» **PROBLEM DESCRIPTION**: Search the listing below for the string "Çakır" and show each line that contains it.
______________________________
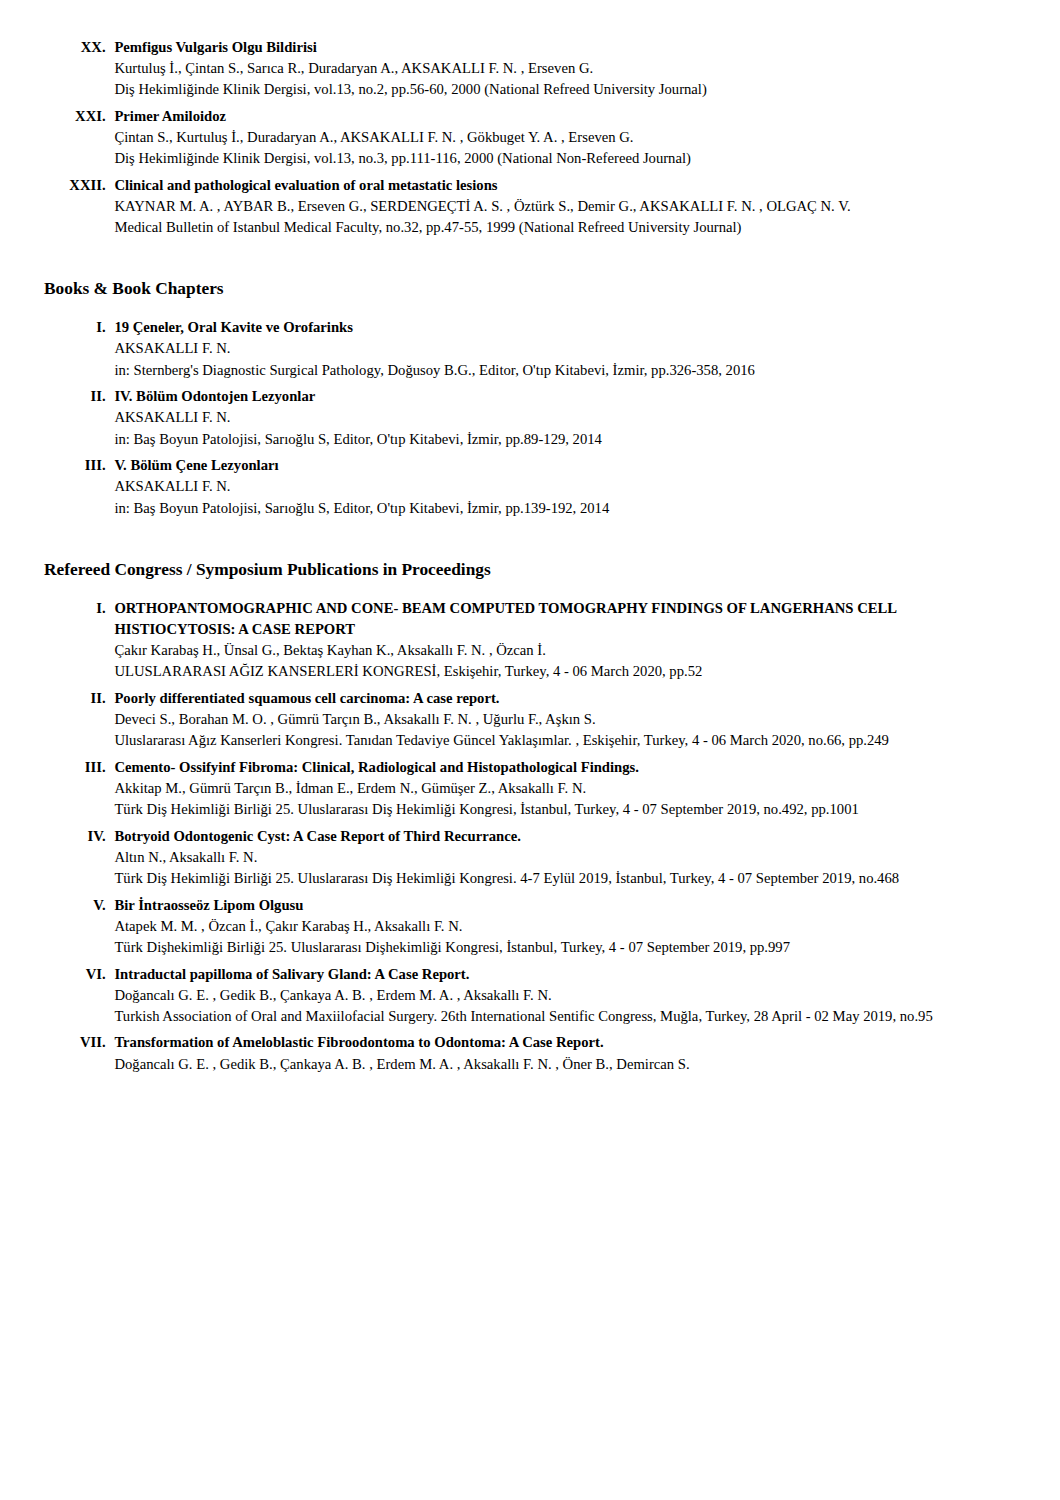XX.
Pemfigus Vulgaris Olgu Bildirisi
Kurtuluş İ., Çintan S., Sarıca R., Duradaryan A., AKSAKALLI F. N. , Erseven G.
Diş Hekimliğinde Klinik Dergisi, vol.13, no.2, pp.56-60, 2000 (National Refreed University Journal)
XXI.
Primer Amiloidoz
Çintan S., Kurtuluş İ., Duradaryan A., AKSAKALLI F. N. , Gökbuget Y. A. , Erseven G.
Diş Hekimliğinde Klinik Dergisi, vol.13, no.3, pp.111-116, 2000 (National Non-Refereed Journal)
XXII.
Clinical and pathological evaluation of oral metastatic lesions
KAYNAR M. A. , AYBAR B., Erseven G., SERDENGEÇTİ A. S. , Öztürk S., Demir G., AKSAKALLI F. N. , OLGAÇ N. V.
Medical Bulletin of Istanbul Medical Faculty, no.32, pp.47-55, 1999 (National Refreed University Journal)
Books & Book Chapters
I.
19 Çeneler, Oral Kavite ve Orofarinks
AKSAKALLI F. N.
in: Sternberg's Diagnostic Surgical Pathology, Doğusoy B.G., Editor, O'tıp Kitabevi, İzmir, pp.326-358, 2016
II.
IV. Bölüm Odontojen Lezyonlar
AKSAKALLI F. N.
in: Baş Boyun Patolojisi, Sarıoğlu S, Editor, O'tıp Kitabevi, İzmir, pp.89-129, 2014
III.
V. Bölüm Çene Lezyonları
AKSAKALLI F. N.
in: Baş Boyun Patolojisi, Sarıoğlu S, Editor, O'tıp Kitabevi, İzmir, pp.139-192, 2014
Refereed Congress / Symposium Publications in Proceedings
I.
ORTHOPANTOMOGRAPHIC AND CONE- BEAM COMPUTED TOMOGRAPHY FINDINGS OF LANGERHANS CELL HISTIOCYTOSIS: A CASE REPORT
Çakır Karabaş H., Ünsal G., Bektaş Kayhan K., Aksakallı F. N. , Özcan İ.
ULUSLARARASI AĞIZ KANSERLERİ KONGRESİ, Eskişehir, Turkey, 4 - 06 March 2020, pp.52
II.
Poorly differentiated squamous cell carcinoma: A case report.
Deveci S., Borahan M. O. , Gümrü Tarçın B., Aksakallı F. N. , Uğurlu F., Aşkın S.
Uluslararası Ağız Kanserleri Kongresi. Tanıdan Tedaviye Güncel Yaklaşımlar. , Eskişehir, Turkey, 4 - 06 March 2020, no.66, pp.249
III.
Cemento- Ossifyinf Fibroma: Clinical, Radiological and Histopathological Findings.
Akkitap M., Gümrü Tarçın B., İdman E., Erdem N., Gümüşer Z., Aksakallı F. N.
Türk Diş Hekimliği Birliği 25. Uluslararası Diş Hekimliği Kongresi, İstanbul, Turkey, 4 - 07 September 2019, no.492, pp.1001
IV.
Botryoid Odontogenic Cyst: A Case Report of Third Recurrance.
Altın N., Aksakallı F. N.
Türk Diş Hekimliği Birliği 25. Uluslararası Diş Hekimliği Kongresi. 4-7 Eylül 2019, İstanbul, Turkey, 4 - 07 September 2019, no.468
V.
Bir İntraosseöz Lipom Olgusu
Atapek M. M. , Özcan İ., Çakır Karabaş H., Aksakallı F. N.
Türk Dişhekimliği Birliği 25. Uluslararası Dişhekimliği Kongresi, İstanbul, Turkey, 4 - 07 September 2019, pp.997
VI.
Intraductal papilloma of Salivary Gland: A Case Report.
Doğancalı G. E. , Gedik B., Çankaya A. B. , Erdem M. A. , Aksakallı F. N.
Turkish Association of Oral and Maxiilofacial Surgery. 26th International Sentific Congress, Muğla, Turkey, 28 April - 02 May 2019, no.95
VII.
Transformation of Ameloblastic Fibroodontoma to Odontoma: A Case Report.
Doğancalı G. E. , Gedik B., Çankaya A. B. , Erdem M. A. , Aksakallı F. N. , Öner B., Demircan S.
______________________________
» **COMPLETED TASK**:
Çakır Karabaş H., Ünsal G., Bektaş Kayhan K., Aksakallı F. N. , Özcan İ.
Atapek M. M. , Özcan İ., Çakır Karabaş H., Aksakallı F. N.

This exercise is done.